> **Your assignment**: After locating the line with "Ve­te­ra­ner", set down that line and all the lines that follow it, unchanged, to the end of the records; omit the pictures.

> **Records**:
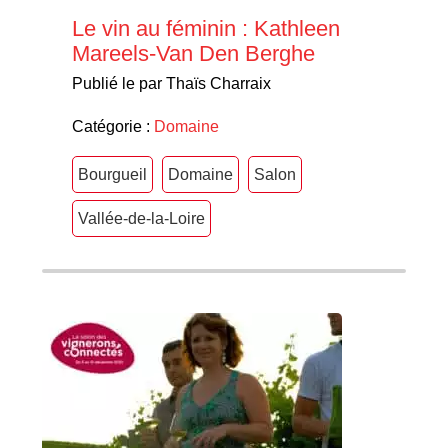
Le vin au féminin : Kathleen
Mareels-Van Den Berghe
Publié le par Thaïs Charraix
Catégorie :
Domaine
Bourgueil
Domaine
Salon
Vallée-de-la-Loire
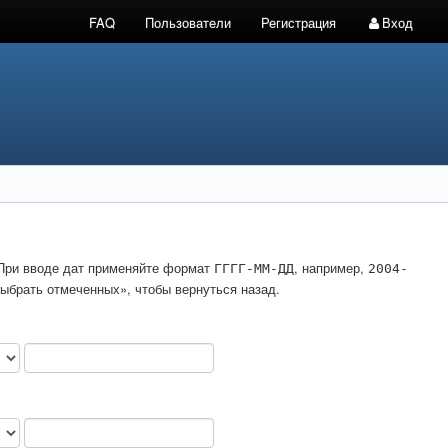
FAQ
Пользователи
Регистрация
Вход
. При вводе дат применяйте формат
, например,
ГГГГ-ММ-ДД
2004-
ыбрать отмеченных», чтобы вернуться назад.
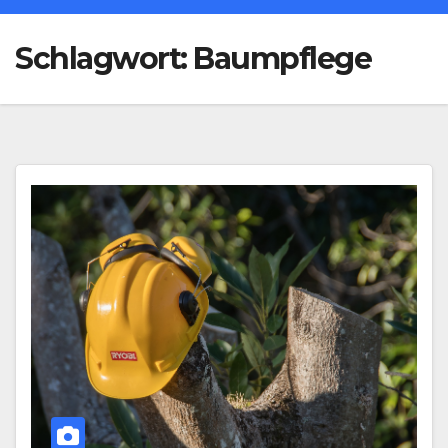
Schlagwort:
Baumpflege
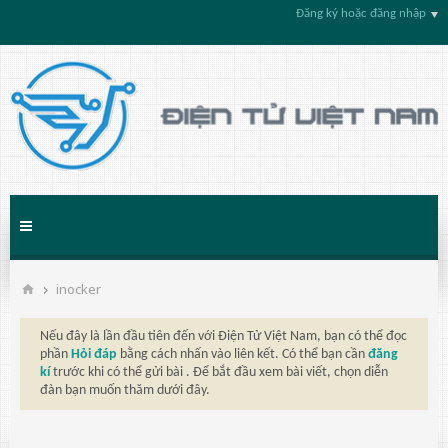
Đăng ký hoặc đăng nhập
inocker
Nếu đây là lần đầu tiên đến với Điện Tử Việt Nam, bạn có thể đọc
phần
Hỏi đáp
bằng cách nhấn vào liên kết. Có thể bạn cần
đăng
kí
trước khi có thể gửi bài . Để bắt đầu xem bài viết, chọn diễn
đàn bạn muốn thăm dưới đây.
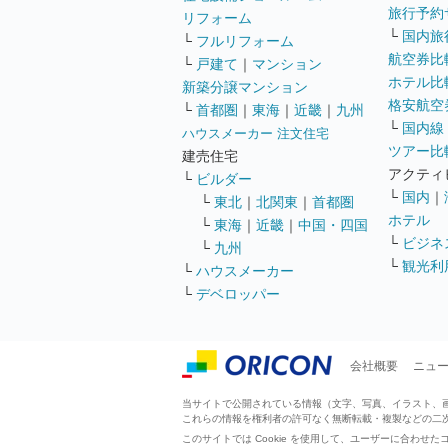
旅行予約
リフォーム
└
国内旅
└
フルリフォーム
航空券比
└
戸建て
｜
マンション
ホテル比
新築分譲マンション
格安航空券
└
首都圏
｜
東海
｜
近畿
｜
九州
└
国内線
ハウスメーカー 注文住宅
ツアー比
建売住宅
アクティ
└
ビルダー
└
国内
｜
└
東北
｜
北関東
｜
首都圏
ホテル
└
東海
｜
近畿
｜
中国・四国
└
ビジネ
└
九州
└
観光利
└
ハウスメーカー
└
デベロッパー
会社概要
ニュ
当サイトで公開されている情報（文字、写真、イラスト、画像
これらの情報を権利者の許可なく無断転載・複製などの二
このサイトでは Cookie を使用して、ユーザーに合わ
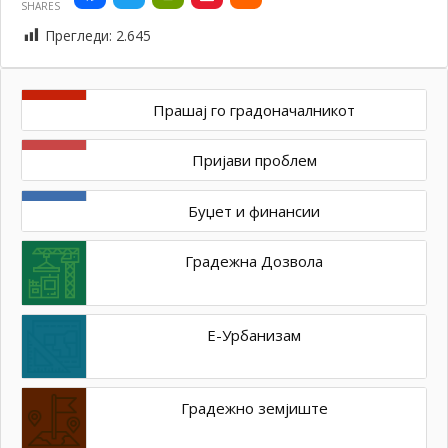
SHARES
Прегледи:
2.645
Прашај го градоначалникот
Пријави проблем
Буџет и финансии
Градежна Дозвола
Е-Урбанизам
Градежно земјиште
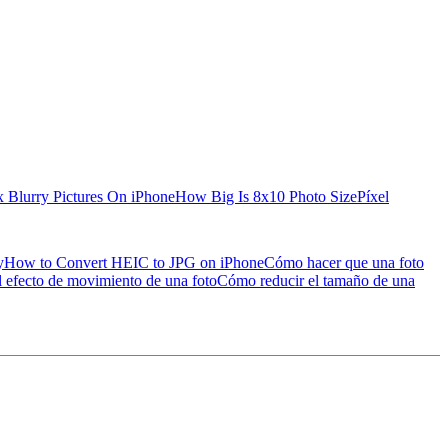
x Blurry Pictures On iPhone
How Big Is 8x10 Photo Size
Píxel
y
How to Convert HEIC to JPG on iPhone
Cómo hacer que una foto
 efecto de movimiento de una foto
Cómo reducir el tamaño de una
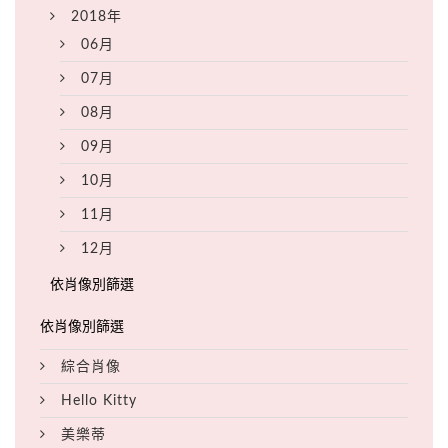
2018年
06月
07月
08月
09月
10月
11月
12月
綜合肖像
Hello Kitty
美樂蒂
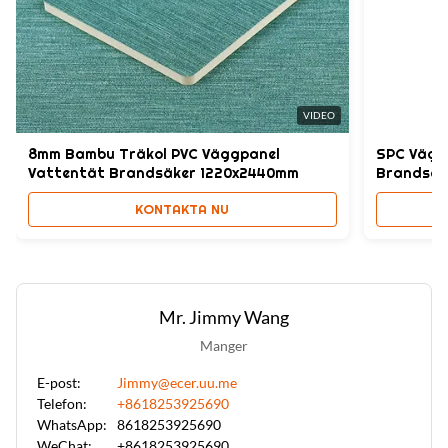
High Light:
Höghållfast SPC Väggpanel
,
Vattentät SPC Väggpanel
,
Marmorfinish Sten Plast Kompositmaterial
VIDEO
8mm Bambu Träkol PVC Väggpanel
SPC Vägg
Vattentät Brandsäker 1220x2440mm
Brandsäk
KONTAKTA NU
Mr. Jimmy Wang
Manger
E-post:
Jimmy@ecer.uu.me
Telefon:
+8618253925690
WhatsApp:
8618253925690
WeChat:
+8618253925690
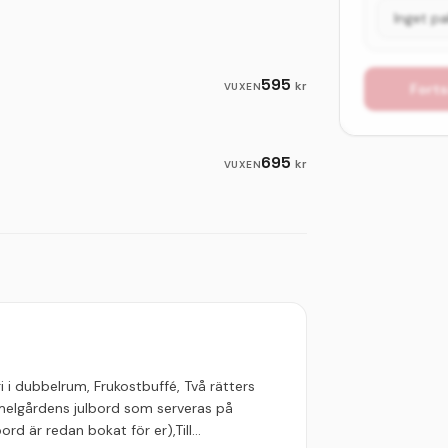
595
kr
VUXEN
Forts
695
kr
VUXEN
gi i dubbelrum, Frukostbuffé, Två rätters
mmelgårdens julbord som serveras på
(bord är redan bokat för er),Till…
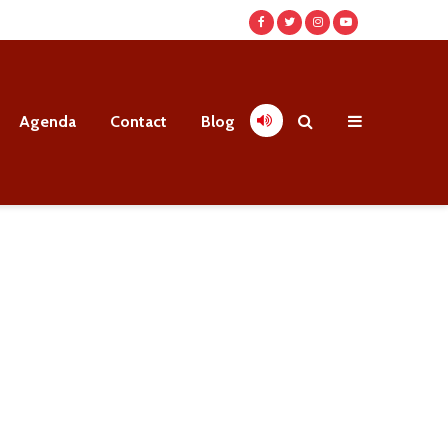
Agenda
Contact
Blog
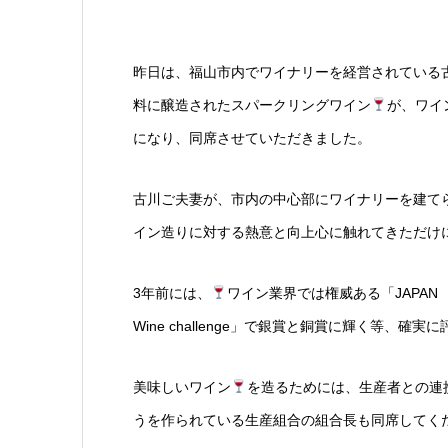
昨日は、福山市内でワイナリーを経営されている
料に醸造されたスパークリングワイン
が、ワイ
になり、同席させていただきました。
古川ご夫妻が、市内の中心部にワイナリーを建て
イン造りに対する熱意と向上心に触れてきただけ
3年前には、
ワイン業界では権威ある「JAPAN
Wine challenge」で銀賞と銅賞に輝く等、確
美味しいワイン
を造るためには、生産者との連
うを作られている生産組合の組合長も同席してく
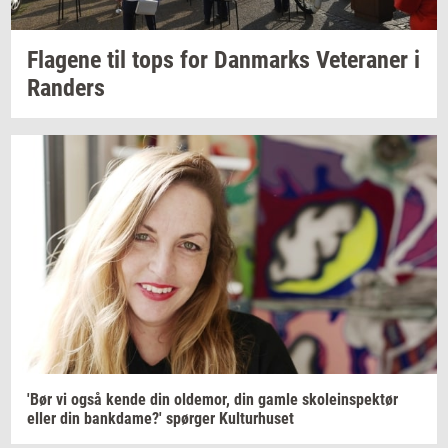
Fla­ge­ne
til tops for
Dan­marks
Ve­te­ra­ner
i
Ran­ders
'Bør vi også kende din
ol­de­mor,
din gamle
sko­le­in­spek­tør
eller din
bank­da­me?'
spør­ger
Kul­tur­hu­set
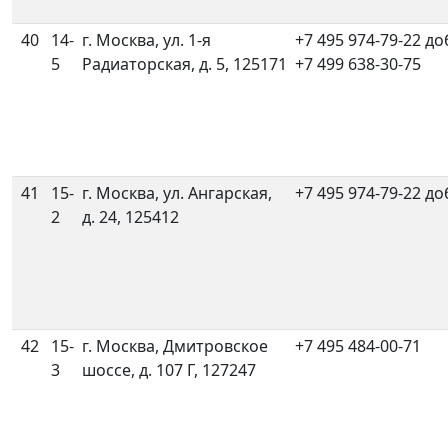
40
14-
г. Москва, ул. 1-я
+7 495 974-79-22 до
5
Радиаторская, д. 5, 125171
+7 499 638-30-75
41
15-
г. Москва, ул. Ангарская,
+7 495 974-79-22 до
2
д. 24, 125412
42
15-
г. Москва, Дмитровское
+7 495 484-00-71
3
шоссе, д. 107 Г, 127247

> **Problem solution**:
Ve­te­ra­ner
i
Ran­ders
'Bør vi også kende din
ol­de­mor,
din gamle
sko­le­in­spek­tør
eller din
bank­da­me?'
spør­ger
Kul­tur­hu­set
40
14-
г. Москва, ул. 1-я
+7 495 974-79-22 до
5
Радиаторская, д. 5, 125171
+7 499 638-30-75
41
15-
г. Москва, ул. Ангарская,
+7 495 974-79-22 до
2
д. 24, 125412
42
15-
г. Москва, Дмитровское
+7 495 484-00-71
3
шоссе, д. 107 Г, 127247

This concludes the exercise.